As vendas de soja do Brasil para o mercado chinês cresceram no início do ano em meio às trocas de tarifas de importação de mais de 100% entre EUA e China.
O Brasil é o maior fornecedor do grão para a China, mas compete por este mercado com os EUA, que é o segundo maior exportador para o país asiático.
Na segunda-feira (12), porém, os EUA e a China decidiram dar uma trégua e reduziram as tarifas recíprocas por 90 dias.
As taxas dos EUA sobre as importações chinesas passaram de 145% para 30%, enquanto a China reduziu de 125% para 10% a taxa sobre os produtos americanos.

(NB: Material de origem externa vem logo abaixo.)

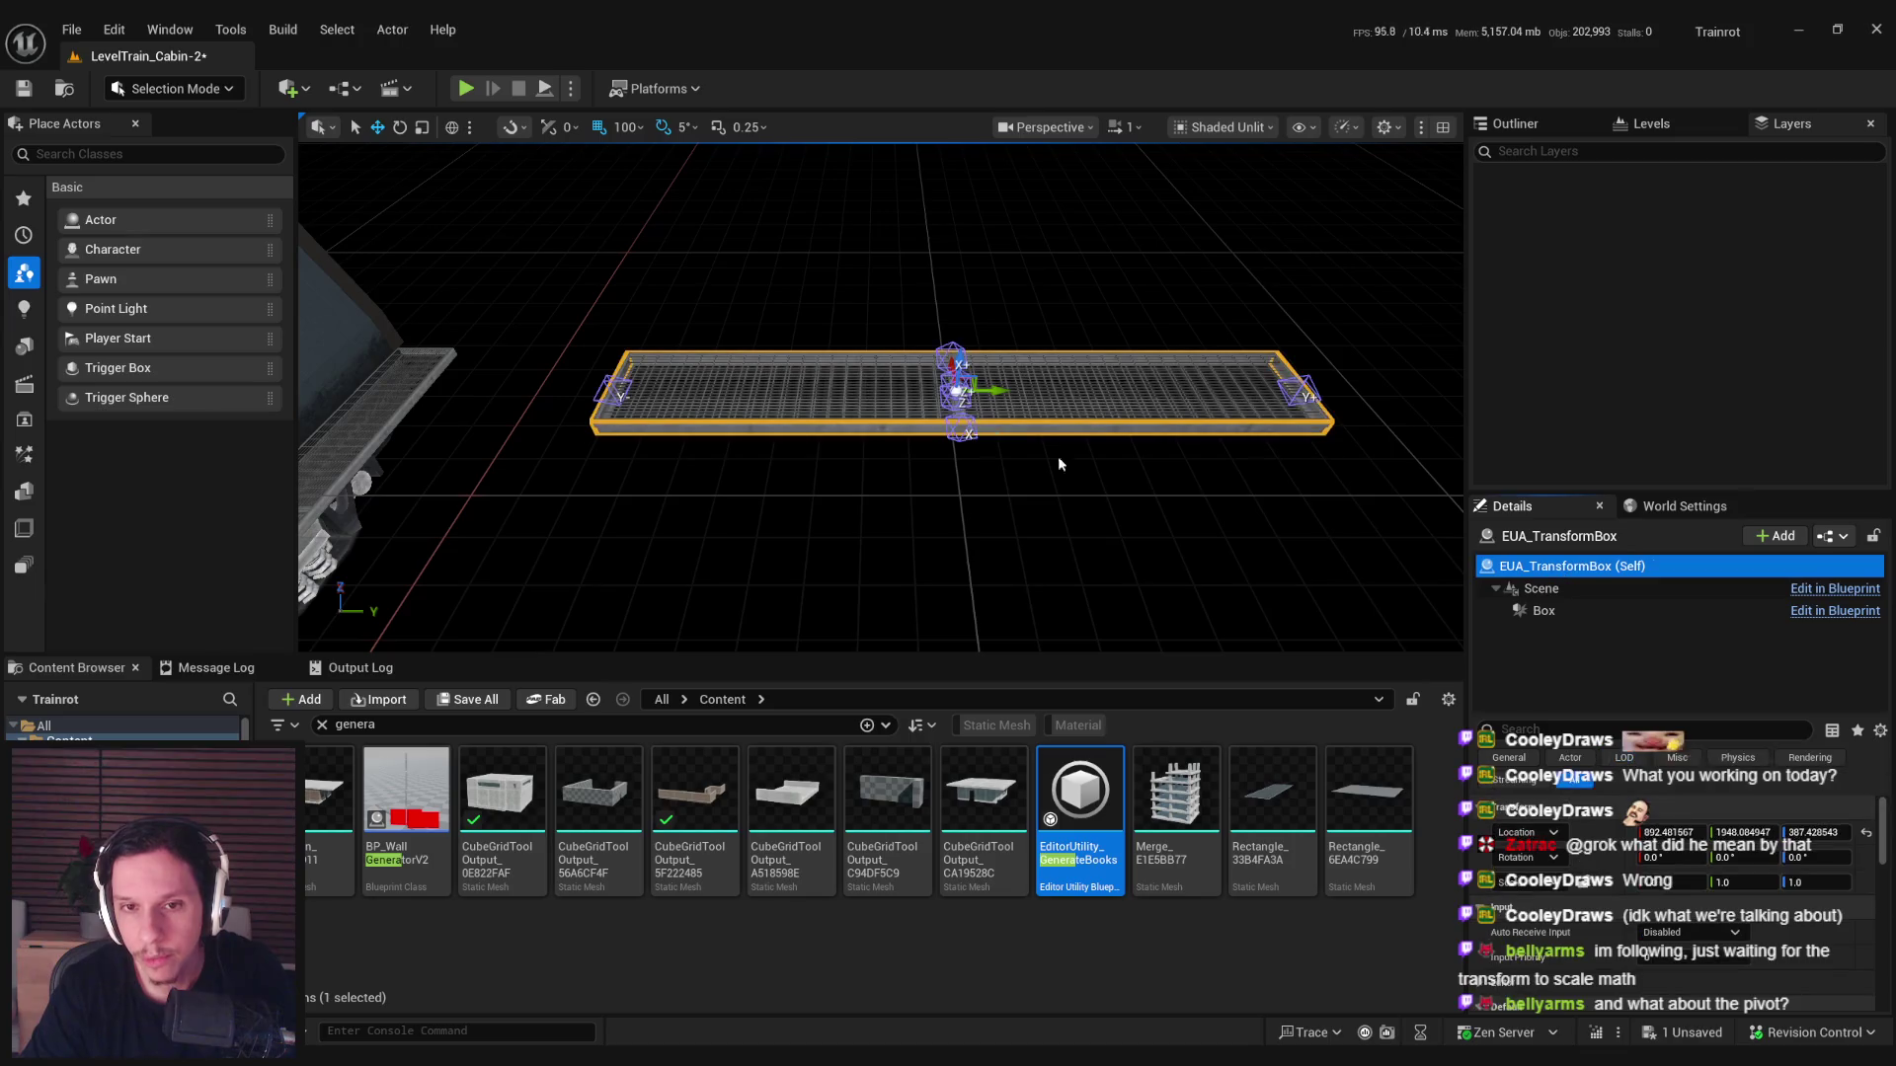
key(Escape)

Segundo economistas ouvidos pelo g1:
- a pausa não deve diminuir as exportações de soja do Brasil para a China;
- isso porque os EUA não têm grão para vender no primeiro semestre. A safra do país começa em outubro;
- no entanto, os chineses devem aproveitar os 90 dias para fazer compras antecipadas dos EUA;
- e isso pode reduzir alguns ganhos de exportadores brasileiros (entenda abaixo).
Brasil vai reduzir a exportação de soja para a China?
“Não. Para a safra de 2025, a China vai continuar mantendo os fluxos normais de compra do Brasil”, diz Rafael Silveira, analista de mercado da consultoria Safras & Mercado.
Sazonalmente, o Brasil colhe e exporta mais soja no primeiro semestre, enquanto a safra e as vendas dos EUA acontecem na segunda metade do ano, mais especificamente a partir de outubro.
No entanto, a China deve aproveitar a pausa de 90 dias para fazer compras antecipadas de soja dos EUA, mesmo que elas sejam entregues apenas no final do ano, explica Silveira.
Segundo ele, a taxa de 10% deixa a soja americana mais cara para os chineses, mas a tarifa inicial de 125% “inviabilizava” qualquer compra de grãos dos EUA por parte da China.
De qualquer forma, o novo cenário não deve reduzir o mercado de soja para o Brasil na China.
Desde o primeiro governo Trump (2017-2021), inclusive, os chineses vem reduzindo a sua dependência dos grãos dos EUA.
Qual é o impacto para o Brasil?
Com a redução de tarifa entre EUA e China, a demanda extra da China por soja brasileira tende a diminuir, e o impacto direto disso é na redução dos prêmios de exportação pagos pela soja nacional.
Esse prêmio é um valor adicionado (ágio) ou descontado (deságio) ao preço da soja negociado em Chigago, explica o sócio-diretor da Cogo Inteligência em Agronegócio, Carlos Cogo.
“O prêmio é definido diariamente em um mercado paralelo, que, embora tenha ligação direta com as oscilações do câmbio e dos contratos futuros de Chicago, obedece diretamente a fatores ligados à oferta e à demanda da soja brasileira, tanto internamente quanto externamente.”